◆ Source extract

%%

Cover image: Metchnikovella incurvata, a parasite of a bristle worm infecting gregarine. Picture from Galindo et al. 2018, https://doi.org/10.1093/gbe/evy205

For this month’s group, I want to present you another group of organisms I am currently working with in my postdoc project PolyPro3 here at NHM Oslo. This is a peculiar group of microsporidian parasites called Metchnikovellidae. But first, before jumping into the world of metchnikovellids, let’s talk a little about microsporidians, who are they and why are they important.

Microsporidia

Microsporidia are protists that live as parasites of animals and sometimes other protists, such as gregarines. Microsporidia have been known to science for about 150 years, and approximately 1600 species in 187 genera have been described to this day. These parasites play important roles in nature by and in some cases, their infections cause significant economic damage for example in honeybee, salmon, and shrimp industries.

Microsporidians have adapted to their parasitic life style so well that over evolutionary time, they have lost significant parts of their genomes and proteomes, making them completely dependent on their hosts metabolically! This reduction makes them really stand out from other eukaryotes and in fact, microsporidia possess the most reduced eukaryotic genomes known. The smallest one found to date is from a species called Encephalitozoon intestinalis. With only 2.3 Mb in size it is half the size of the E. coli genome and over a thousand times smaller than the human genome!

%%

◆ Data to examine
%%

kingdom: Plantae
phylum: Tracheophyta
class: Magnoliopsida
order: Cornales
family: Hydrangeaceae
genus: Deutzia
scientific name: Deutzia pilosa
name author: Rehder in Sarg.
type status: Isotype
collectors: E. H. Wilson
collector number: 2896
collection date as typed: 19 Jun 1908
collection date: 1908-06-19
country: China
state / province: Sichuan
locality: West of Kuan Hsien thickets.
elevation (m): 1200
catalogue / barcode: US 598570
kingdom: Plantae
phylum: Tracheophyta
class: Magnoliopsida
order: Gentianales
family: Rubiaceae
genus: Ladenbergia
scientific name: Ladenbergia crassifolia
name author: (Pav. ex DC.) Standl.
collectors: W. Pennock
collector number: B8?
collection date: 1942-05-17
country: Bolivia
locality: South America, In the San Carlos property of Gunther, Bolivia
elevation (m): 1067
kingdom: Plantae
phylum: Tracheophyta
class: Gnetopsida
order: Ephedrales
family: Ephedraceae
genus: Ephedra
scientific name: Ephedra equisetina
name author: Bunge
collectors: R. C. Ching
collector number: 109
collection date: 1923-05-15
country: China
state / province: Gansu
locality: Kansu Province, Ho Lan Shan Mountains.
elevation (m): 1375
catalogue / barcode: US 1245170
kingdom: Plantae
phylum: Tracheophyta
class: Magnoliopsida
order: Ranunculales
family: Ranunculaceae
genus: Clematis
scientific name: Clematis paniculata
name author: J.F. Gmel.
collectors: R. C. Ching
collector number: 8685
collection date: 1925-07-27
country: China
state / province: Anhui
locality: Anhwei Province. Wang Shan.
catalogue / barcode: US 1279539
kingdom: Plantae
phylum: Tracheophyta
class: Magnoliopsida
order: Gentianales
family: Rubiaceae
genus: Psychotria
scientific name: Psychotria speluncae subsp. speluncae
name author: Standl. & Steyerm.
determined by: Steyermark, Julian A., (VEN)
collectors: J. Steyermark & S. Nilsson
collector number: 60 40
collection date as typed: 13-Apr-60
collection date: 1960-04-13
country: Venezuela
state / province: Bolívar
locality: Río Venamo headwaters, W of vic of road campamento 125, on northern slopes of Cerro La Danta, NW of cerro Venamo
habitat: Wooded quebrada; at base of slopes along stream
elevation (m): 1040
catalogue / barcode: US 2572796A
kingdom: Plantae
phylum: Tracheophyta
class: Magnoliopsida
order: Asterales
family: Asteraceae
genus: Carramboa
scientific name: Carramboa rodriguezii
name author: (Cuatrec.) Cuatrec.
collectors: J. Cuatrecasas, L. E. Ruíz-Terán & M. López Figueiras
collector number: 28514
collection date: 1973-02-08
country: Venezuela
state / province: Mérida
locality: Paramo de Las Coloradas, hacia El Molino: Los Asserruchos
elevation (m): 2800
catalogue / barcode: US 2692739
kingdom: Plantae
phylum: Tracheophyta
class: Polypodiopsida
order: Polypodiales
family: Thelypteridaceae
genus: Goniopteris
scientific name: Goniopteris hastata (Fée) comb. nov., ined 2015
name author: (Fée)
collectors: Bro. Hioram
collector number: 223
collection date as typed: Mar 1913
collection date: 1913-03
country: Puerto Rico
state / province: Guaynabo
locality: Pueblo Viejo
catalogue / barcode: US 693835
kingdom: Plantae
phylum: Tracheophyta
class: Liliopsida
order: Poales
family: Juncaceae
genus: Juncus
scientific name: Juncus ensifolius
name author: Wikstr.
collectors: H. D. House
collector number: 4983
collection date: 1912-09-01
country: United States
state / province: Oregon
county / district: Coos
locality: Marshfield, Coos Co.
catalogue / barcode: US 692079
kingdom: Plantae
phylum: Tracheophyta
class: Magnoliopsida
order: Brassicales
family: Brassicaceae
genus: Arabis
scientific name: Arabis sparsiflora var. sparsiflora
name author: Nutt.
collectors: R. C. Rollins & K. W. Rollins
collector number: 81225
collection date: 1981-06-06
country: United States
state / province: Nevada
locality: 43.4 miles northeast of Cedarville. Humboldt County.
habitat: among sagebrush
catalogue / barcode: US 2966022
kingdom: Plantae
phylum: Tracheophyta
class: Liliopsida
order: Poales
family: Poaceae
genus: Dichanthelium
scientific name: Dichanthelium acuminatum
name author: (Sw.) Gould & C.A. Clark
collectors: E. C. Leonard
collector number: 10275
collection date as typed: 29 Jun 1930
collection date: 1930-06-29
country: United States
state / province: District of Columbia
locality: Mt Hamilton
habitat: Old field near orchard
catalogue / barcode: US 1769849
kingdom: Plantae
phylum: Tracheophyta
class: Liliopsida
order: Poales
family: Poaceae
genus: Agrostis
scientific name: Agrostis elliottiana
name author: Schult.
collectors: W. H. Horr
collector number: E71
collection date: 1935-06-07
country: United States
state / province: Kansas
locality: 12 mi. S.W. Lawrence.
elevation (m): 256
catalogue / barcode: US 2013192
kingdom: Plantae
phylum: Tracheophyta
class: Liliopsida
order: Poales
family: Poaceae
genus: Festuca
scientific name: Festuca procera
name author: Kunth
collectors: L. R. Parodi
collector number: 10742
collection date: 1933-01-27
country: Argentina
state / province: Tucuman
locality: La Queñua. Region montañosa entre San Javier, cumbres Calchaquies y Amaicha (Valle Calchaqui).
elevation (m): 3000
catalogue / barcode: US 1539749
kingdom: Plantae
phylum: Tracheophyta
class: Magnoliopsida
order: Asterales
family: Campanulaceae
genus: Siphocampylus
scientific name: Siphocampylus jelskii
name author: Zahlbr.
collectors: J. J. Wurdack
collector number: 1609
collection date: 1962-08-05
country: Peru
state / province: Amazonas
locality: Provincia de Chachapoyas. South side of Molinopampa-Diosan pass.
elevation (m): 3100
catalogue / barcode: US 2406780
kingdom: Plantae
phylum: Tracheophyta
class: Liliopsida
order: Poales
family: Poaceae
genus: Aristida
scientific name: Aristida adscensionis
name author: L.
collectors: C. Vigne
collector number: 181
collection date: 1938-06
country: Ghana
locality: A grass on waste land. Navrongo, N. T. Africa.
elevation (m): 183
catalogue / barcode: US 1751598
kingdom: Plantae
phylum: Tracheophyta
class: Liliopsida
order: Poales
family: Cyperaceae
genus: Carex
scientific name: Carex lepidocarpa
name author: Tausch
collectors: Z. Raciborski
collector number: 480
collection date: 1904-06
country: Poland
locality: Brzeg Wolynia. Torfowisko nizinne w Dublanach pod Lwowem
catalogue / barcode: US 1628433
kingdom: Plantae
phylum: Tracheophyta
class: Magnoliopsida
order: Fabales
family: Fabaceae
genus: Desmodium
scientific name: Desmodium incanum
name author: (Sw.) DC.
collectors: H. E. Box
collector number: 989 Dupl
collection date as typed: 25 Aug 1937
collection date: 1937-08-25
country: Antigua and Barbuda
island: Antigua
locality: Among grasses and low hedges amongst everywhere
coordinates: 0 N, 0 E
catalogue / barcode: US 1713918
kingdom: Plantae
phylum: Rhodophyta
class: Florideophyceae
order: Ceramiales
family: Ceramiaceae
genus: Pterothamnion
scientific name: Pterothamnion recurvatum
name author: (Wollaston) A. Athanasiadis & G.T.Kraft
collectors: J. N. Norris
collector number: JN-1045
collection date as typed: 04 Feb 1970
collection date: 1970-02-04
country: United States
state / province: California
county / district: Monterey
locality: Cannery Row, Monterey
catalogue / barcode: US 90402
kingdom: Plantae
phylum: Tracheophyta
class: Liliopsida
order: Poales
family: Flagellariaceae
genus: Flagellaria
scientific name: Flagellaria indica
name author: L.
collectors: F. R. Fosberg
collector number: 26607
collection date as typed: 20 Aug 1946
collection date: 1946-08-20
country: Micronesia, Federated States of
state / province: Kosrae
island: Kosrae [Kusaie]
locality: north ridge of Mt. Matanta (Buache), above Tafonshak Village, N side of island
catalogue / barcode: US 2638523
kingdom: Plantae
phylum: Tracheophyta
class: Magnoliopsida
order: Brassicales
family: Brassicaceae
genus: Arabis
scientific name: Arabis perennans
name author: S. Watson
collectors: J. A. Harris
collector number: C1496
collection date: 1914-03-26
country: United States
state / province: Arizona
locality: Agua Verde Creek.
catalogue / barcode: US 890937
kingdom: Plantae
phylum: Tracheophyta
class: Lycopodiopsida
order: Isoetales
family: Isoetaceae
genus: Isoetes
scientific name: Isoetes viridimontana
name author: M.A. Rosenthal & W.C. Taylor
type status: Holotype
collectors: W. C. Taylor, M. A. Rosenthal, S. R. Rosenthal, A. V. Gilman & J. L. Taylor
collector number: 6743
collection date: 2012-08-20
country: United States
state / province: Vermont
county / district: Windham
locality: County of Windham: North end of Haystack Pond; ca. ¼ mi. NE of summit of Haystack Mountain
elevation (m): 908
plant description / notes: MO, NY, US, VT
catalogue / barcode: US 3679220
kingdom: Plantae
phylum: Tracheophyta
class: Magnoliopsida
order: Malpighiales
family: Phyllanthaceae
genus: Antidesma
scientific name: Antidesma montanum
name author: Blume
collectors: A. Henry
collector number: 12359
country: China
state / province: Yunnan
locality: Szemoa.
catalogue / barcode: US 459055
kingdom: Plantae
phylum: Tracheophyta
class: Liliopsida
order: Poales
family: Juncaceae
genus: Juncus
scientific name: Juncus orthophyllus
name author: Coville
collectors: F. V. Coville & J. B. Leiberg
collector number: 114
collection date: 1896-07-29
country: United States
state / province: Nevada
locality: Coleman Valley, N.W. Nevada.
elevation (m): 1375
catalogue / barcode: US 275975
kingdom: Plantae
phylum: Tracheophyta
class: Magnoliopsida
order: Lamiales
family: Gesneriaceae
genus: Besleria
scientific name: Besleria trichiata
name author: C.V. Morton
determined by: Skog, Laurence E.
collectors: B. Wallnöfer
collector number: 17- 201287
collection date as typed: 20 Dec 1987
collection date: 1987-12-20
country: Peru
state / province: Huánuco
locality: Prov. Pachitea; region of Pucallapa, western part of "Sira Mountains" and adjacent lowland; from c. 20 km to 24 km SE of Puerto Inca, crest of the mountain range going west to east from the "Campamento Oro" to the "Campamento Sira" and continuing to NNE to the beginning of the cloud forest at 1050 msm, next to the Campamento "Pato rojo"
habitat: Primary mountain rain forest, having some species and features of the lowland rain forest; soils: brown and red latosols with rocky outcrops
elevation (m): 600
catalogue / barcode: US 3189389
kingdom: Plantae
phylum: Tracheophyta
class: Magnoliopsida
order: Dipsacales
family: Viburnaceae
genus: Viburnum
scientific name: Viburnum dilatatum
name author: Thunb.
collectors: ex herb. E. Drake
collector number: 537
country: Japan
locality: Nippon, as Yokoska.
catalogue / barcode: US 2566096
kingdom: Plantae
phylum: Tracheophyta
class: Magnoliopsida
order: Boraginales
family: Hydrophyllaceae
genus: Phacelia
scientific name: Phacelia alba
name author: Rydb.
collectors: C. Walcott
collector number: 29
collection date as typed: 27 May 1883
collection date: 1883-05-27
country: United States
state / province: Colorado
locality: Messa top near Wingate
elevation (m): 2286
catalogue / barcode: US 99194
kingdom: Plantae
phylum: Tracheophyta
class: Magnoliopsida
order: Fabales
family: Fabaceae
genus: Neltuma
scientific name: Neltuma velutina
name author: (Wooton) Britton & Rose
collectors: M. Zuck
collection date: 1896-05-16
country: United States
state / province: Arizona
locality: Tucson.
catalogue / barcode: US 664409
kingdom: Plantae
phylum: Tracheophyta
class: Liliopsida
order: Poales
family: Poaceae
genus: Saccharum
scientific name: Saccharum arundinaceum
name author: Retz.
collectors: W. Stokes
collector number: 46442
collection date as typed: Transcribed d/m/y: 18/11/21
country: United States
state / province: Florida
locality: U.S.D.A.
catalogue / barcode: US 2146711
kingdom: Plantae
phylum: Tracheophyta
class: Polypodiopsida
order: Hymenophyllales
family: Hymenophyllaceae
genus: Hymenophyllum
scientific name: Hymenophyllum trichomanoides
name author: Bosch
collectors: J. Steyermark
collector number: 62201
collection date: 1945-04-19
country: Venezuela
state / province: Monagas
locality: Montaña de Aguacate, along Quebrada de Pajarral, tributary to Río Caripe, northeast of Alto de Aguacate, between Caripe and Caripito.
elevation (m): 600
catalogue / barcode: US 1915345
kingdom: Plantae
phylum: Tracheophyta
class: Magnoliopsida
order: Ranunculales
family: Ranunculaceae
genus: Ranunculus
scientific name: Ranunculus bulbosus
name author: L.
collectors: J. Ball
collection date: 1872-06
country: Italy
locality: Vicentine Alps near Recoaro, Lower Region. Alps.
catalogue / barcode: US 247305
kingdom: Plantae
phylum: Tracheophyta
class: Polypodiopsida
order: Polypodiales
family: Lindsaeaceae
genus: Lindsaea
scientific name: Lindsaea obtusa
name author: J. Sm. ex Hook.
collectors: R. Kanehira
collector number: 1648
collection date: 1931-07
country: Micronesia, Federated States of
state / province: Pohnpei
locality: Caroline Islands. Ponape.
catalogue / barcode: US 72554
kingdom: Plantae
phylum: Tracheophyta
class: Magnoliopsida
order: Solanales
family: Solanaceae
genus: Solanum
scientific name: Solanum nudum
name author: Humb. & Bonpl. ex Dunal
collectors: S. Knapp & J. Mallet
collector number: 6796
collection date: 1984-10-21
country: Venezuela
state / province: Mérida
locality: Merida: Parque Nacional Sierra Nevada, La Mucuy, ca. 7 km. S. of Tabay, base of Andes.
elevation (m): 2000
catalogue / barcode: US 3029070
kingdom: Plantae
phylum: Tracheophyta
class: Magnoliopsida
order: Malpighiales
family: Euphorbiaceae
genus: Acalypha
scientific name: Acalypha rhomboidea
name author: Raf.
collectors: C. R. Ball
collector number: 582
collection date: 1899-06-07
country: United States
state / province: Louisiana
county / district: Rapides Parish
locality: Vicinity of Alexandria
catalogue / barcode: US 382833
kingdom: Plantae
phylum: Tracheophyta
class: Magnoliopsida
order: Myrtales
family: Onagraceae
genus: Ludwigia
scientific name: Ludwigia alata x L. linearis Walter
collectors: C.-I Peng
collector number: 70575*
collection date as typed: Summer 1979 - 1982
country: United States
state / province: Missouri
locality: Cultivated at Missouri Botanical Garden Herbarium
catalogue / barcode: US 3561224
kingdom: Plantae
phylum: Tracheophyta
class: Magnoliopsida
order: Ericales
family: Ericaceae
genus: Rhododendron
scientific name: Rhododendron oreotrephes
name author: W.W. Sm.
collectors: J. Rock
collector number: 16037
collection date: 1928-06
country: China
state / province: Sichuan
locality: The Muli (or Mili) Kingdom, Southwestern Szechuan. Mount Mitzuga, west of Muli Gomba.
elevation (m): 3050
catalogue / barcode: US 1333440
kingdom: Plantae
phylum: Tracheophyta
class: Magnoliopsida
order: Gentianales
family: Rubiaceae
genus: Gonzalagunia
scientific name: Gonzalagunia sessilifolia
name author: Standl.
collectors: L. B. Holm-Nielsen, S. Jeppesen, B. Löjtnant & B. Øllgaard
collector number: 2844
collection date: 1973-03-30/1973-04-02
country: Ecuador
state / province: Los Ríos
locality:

%%

◆ What you need to do
(A) Repeat everything in the microsporidia post from "Microsporidia are protists" down to "and shrimp industries.".
(B) Carry on the microsporidia post, picking up right after its final sentence.
The listing plays no part in this work.

◆ Answer set
(A)
Microsporidia are protists that live as parasites of animals and sometimes other protists, such as gregarines. Microsporidia have been known to science for about 150 years, and approximately 1600 species in 187 genera have been described to this day. These parasites play important roles in nature by and in some cases, their infections cause significant economic damage for example in honeybee, salmon, and shrimp industries.

(B)
Metchnikovellidae

Metchnikovellids are parasites of other protists known as marine gregarines. Gregarines that host them are themselves symbionts of marine worms, mainly polychaetes. This fascinating system is called hyperparasititsm (Figure 1). To this day, some 30 metchinovellid species have been described, most of them from single host gregarines. In reality, this group has received very little research interest and their true diversity is likely much higher. One system where there are actually multiple different species of metchnikovellids is the one that I’m studying, the sand tube worm (Pygospio elegans) – gregarine – metchikovellid tripartite symbiosis. The sand tube worm is host to at least two gregarine species, both of which can host at least two metchnikovellid species.

It is yet unclear how this hyperparasitism affects the host species in the system. Metchnikovellids are expected to be lethal to their gregarine hosts due to the fact that they cause deformations and might obstruct their hosts in many ways from reaching maturity and reproduction. It is therefore likely that they could effectively regulate gregarine populations within the superhost, the sand tube worm. As we also do not yet know if the gregarines are harmful to their hosts or not, this system is particularly interesting to study from the host-parasite evolution point of view. In my research, I’m looking at how common this kind of hyperparasitism is in nature and hope resolve the mystery of this symbiosis in the future.

References

1. Galindo, L.J. et al. 2018. Evolutionary genomics of Metchnikovella incurvata (Metchnikovellidae): An early branching microsporidium. Genome Biol Evol., 10(10):2736-2748. doi: 10.1093/gbe/evy205
2. Whelan, T.A. & Fast, N.M. 2023. Microsporidia. Curr Biol., 33(18):R936-R938. doi: 10.1016/j.cub.2023.06.076.
3. Frolova, E.V., Paskerova, G.G., Smirnov, A.V. & Nassonova, E.S. 2023. Diversity, Distribution, and Development of Hyperparasitic Microsporidia in Gregarines within One Super-Host. Microorganisms, 11(1):152. doi: 10.3390/microorganisms11010152.